* REQUIREMENT 1: In the passage on liquidated damages, print the text starting with "The classic articulation" and going on through "New Garage (1915).".
* REQUIREMENT 2: According to the passage on liquidated damages, why did the judge rule that the clause in the 2005 case against Tilebox was enforceable, even though Tilebox's loss was unlikely to reach the contractual figure? Answer in one to three sentences.
* REQUIREMENT 3: Do these statements agree with the passage on liquidated damages? Mark each yes or no and quote the deciding words: (a) The Dunlop Pneumatic Tyre Co Ltd v New Garage decision was made in the House of Lords in 1915. (b) Tilebox sought to deduct £45,000 per month. (c) The courts have taken a generous view of contractors' challenges to liquidated damages clauses.

* PAGE EXCERPT:
<<<<
Construction and engineering contracts usually include provision for the payment of fixed sums (known as liquidated damages) by the contractor in the event that the works are delayed for reasons which do not entitle the contractor to an extension of time.

However, the courts will not enforce penalty clauses and contractors faced with substantial liquidated damages have often sought to argue that provisions in their contracts are nothing more than penalties.

Unfortunately for contractors, the courts have taken a restrictive view and there are few examples of successful challenges.

The classic articulation of a penalty clause, as opposed to an enforceable liquidated damages provision, came in Lord Dunedin’s Judgment in the House of Lords decision in Dunlop Pneumatic Tyre Co Ltd v New Garage (1915).

The Judge stated: “The essence of a penalty is a payment of money stipulated as in terrorem [ie, intended to frighten] of the offending party; the essence of liquidated damages is a genuine covenanted pre-estimate of damage…”

In 2005, Alfred McAlpine sought a declaration from the Court that a liquidated damages provision was not a genuine pre-estimate of the developer’s likely loss. In that case, the developer Tilebox sought to deduct £45,000 per week from Alfred McAlipine. The judge accepted that it was unlikely that Tilebox’s loss would amount to that figure.

However, the judge found that the clause was enforceable, stating that the gap between the contractual rate for liquidated damages and the likely weekly loss “was not nearly wide enough to warrant characterising this clause as a penalty”.

The judge laid down important guidance for those considering challenging a liquidated damages clause. He said that “a pre-estimate of damage does not have to be right in order to be reasonable. There must be a substantial discrepancy between the level of damages in the contract and the level of damages which is likely to be suffered…”

Challenging a liquidated damages provision may well prove difficult. Those tendering for work on contracts which include provisions for the deduction of LAD’s need to consider the risk - and price the work accordingly.
>>>>
* RECORDS SUPPLIED:
<<<<
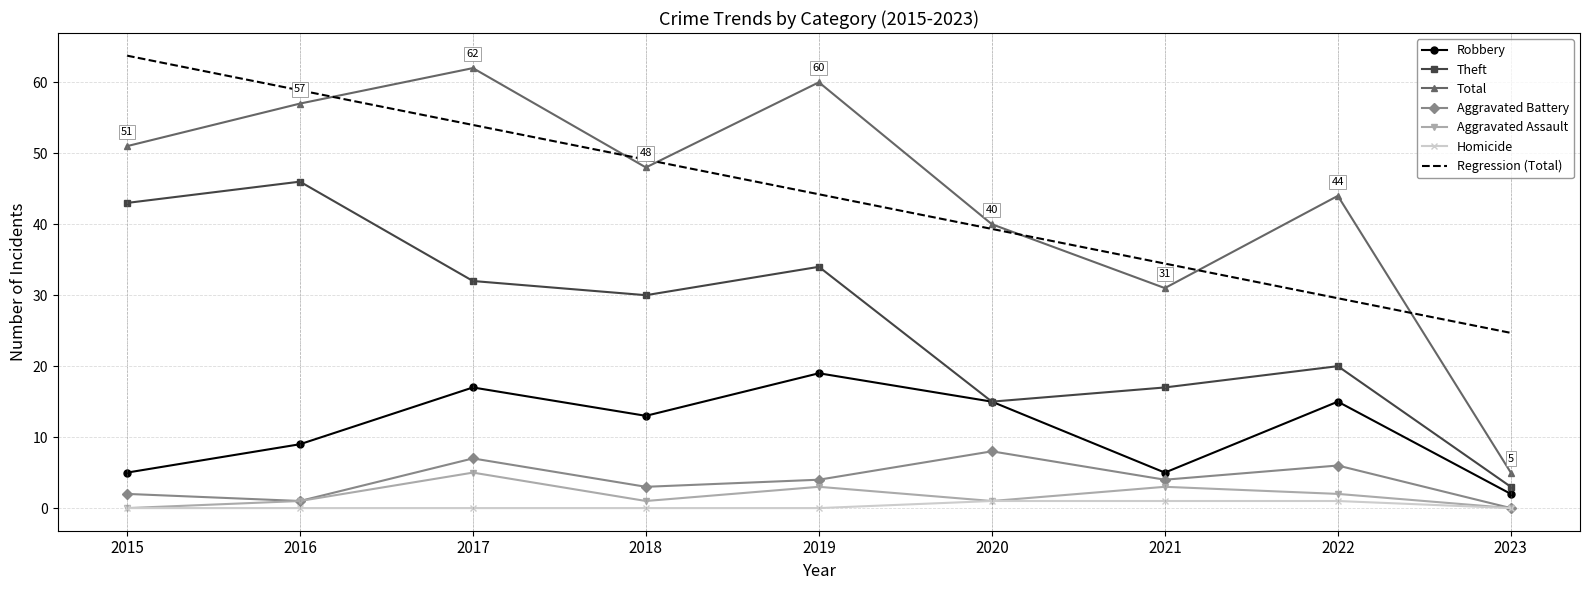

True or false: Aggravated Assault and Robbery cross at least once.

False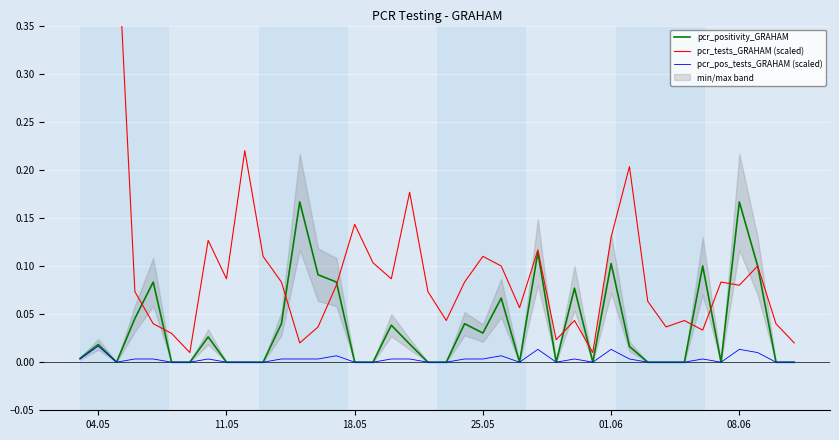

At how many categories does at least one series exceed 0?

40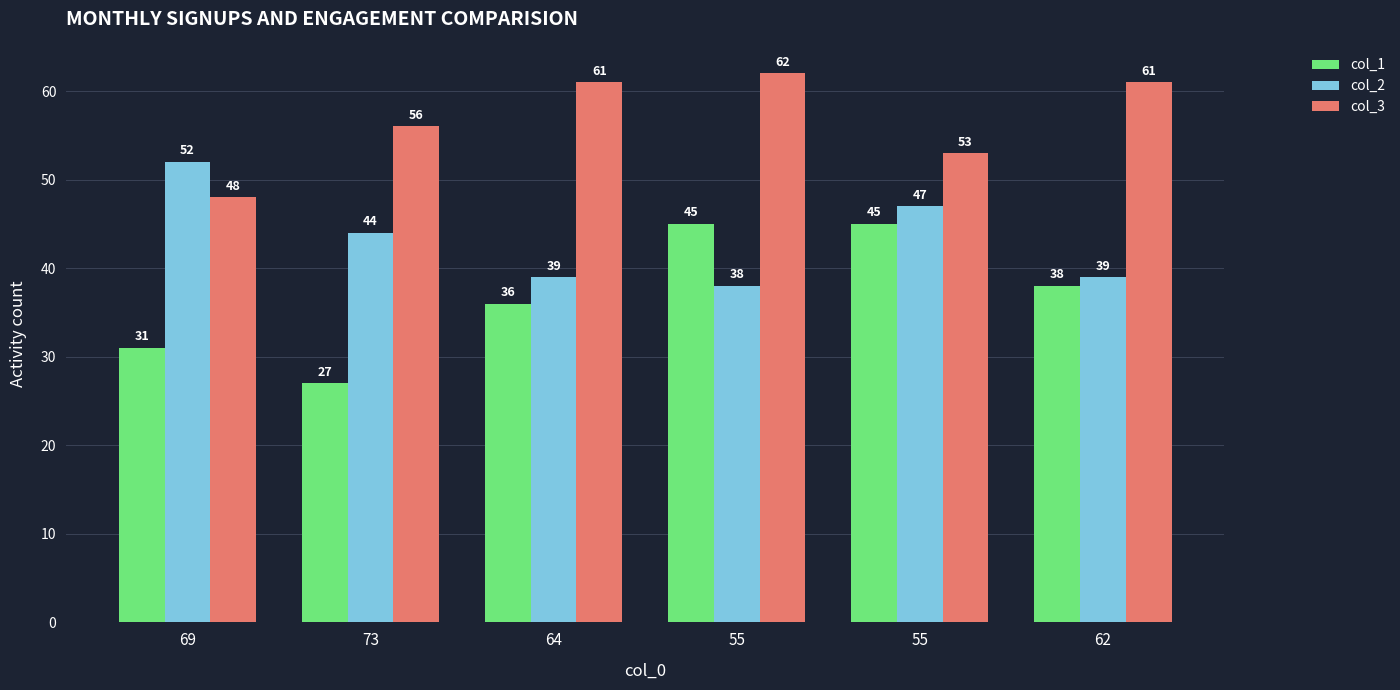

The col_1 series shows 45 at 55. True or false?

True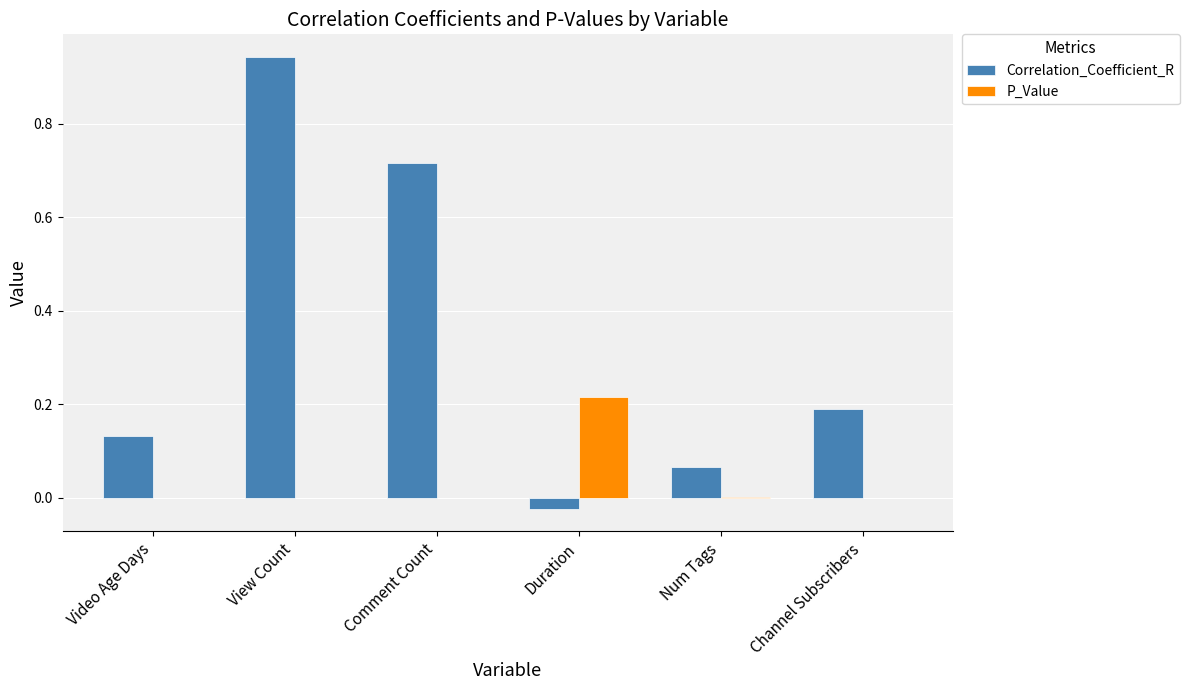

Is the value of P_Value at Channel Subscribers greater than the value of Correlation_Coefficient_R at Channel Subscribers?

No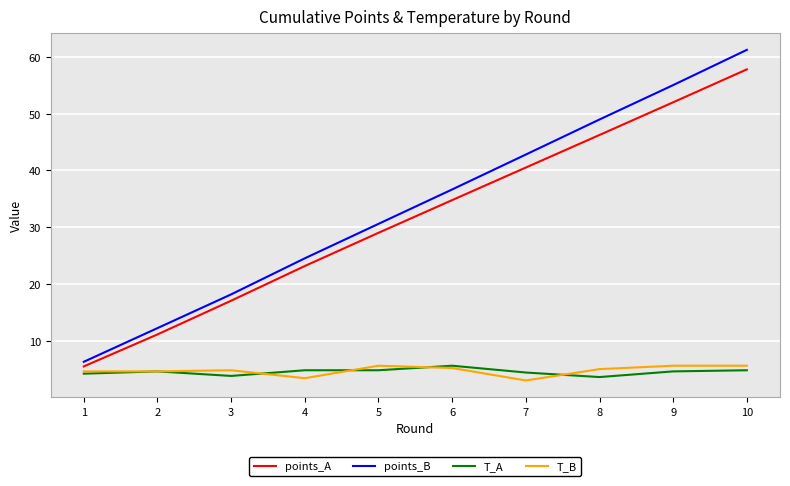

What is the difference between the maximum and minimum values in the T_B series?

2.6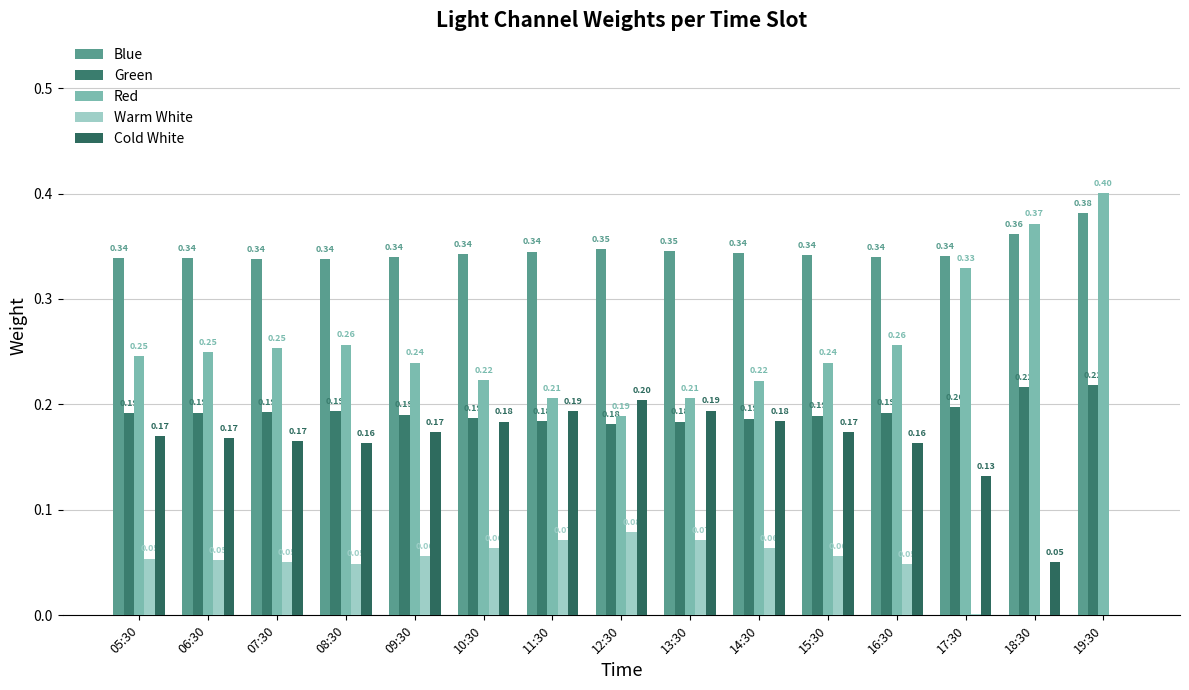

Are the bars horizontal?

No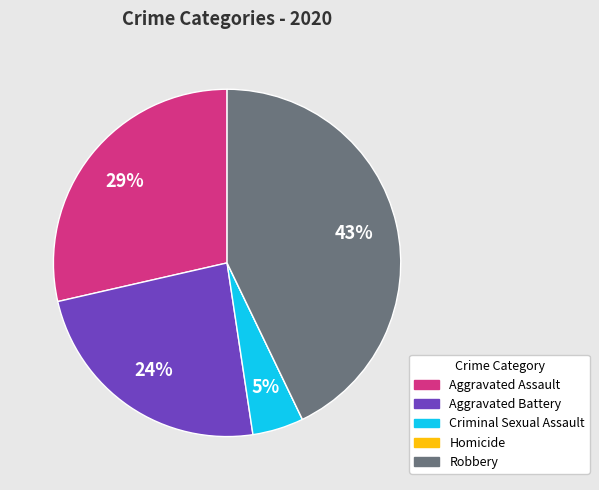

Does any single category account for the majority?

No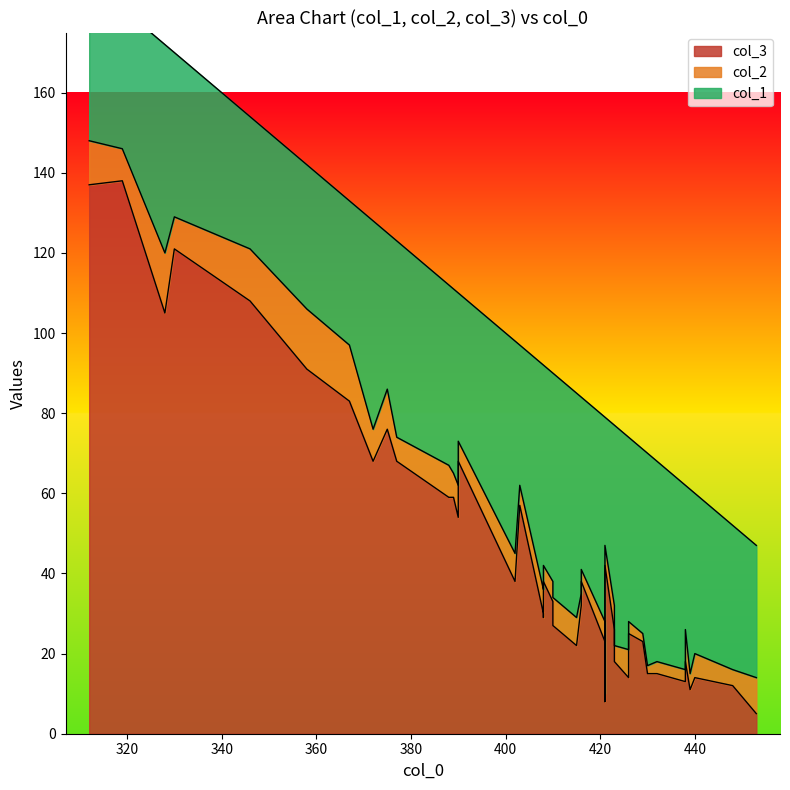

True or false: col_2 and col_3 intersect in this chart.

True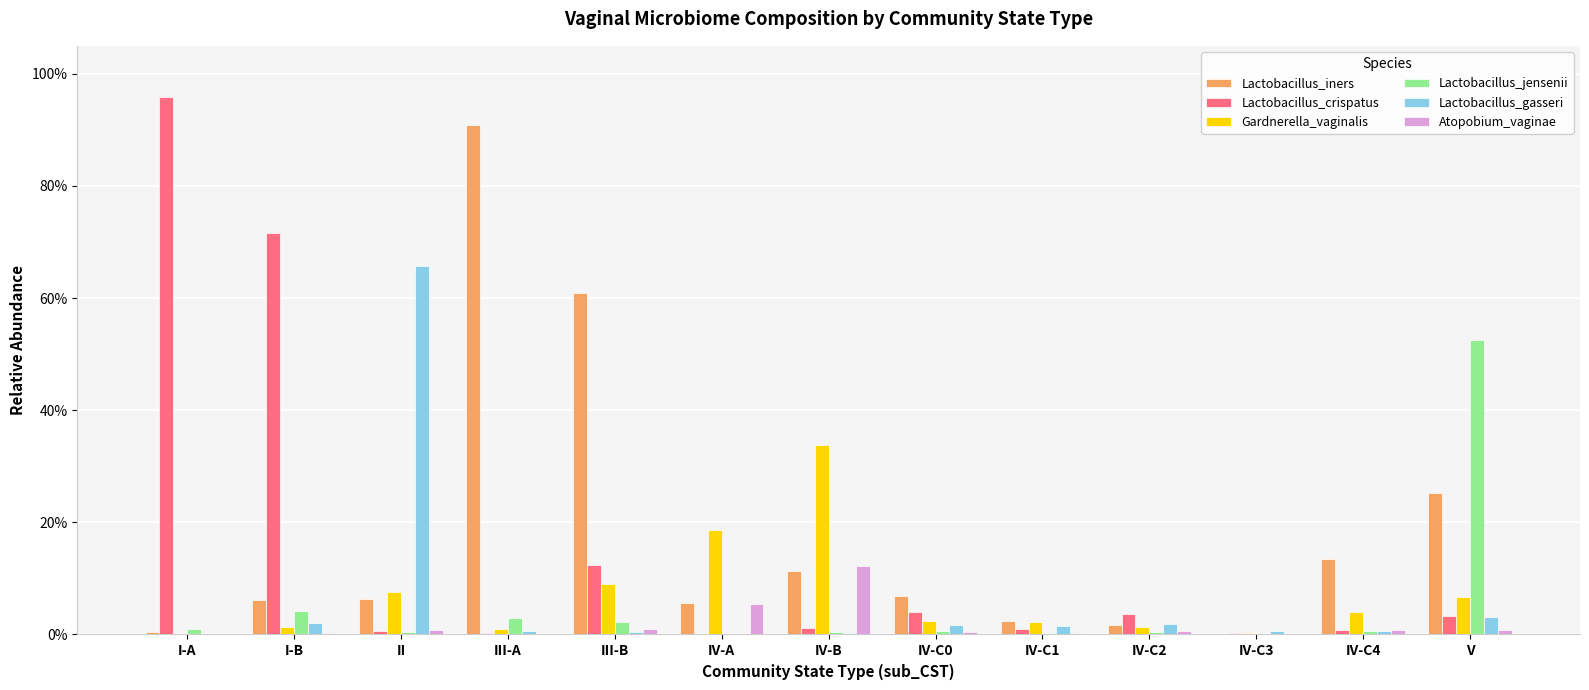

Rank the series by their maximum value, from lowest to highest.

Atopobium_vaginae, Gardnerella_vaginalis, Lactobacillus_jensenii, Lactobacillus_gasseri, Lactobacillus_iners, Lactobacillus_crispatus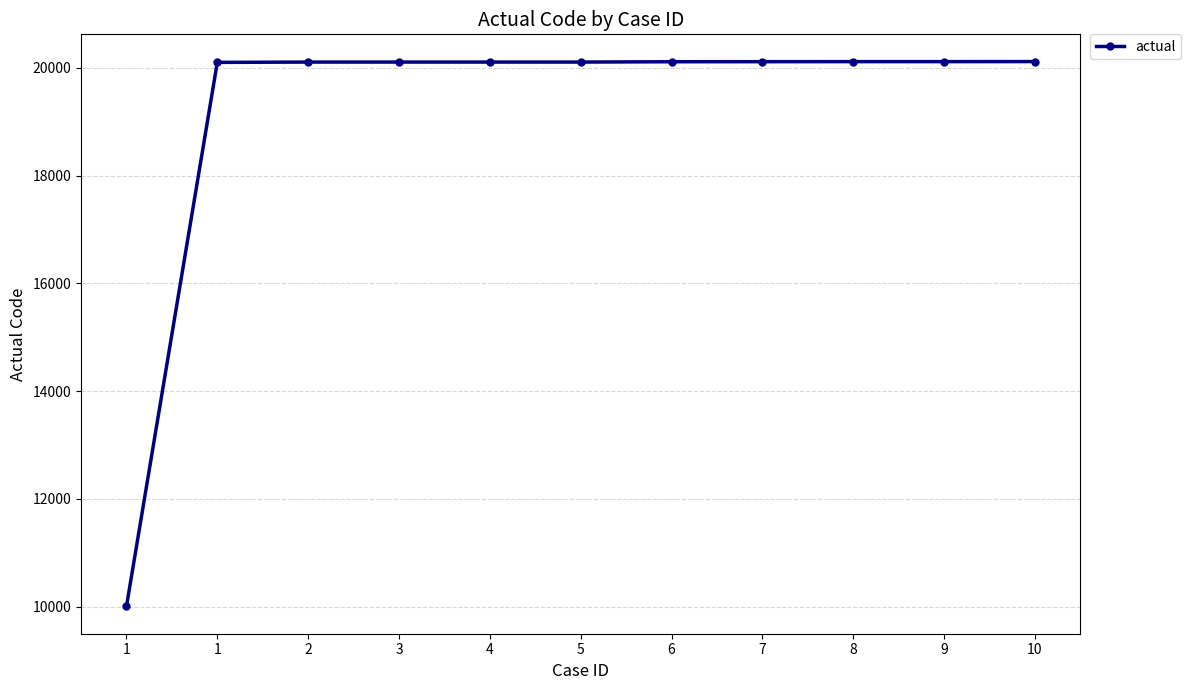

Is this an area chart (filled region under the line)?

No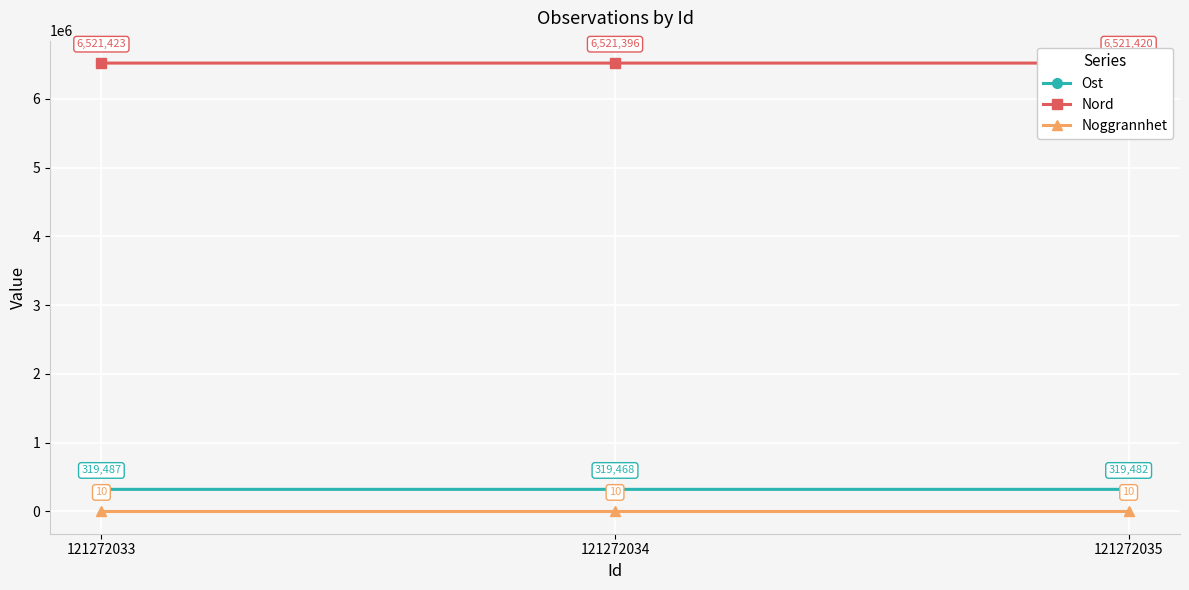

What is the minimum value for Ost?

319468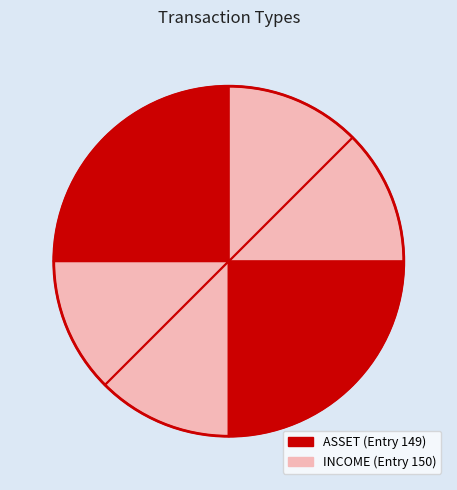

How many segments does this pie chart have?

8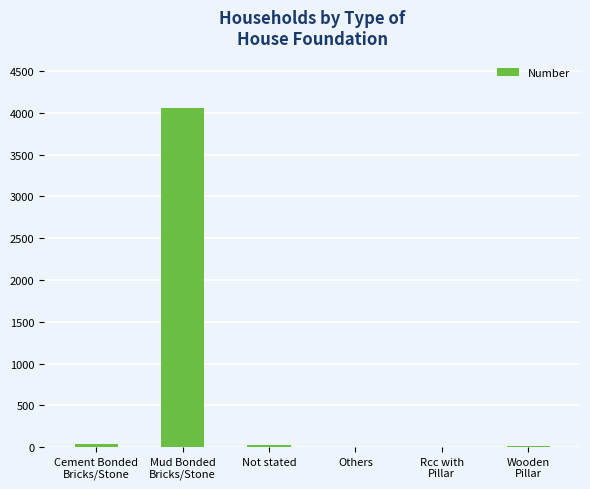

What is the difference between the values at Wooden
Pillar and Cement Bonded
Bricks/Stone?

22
>>>>
* YOUR SOLUTION 1:
The classic articulation of a penalty clause, as opposed to an enforceable liquidated damages provision, came in Lord Dunedin’s Judgment in the House of Lords decision in Dunlop Pneumatic Tyre Co Ltd v New Garage (1915).

* YOUR SOLUTION 2: The judge held that the gap between the contractual rate for liquidated damages and the likely weekly loss "was not nearly wide enough to warrant characterising this clause as a penalty." A pre-estimate of damage need not be right to be reasonable. Only a substantial discrepancy between the contractual level and the likely loss would make the clause a penalty.

* YOUR SOLUTION 3:
(a) Yes: "the House of Lords decision in Dunlop Pneumatic Tyre Co Ltd v New Garage (1915)"
(b) No: "sought to deduct £45,000 per week"
(c) No: "the courts have taken a restrictive view and there are few examples of successful challenges"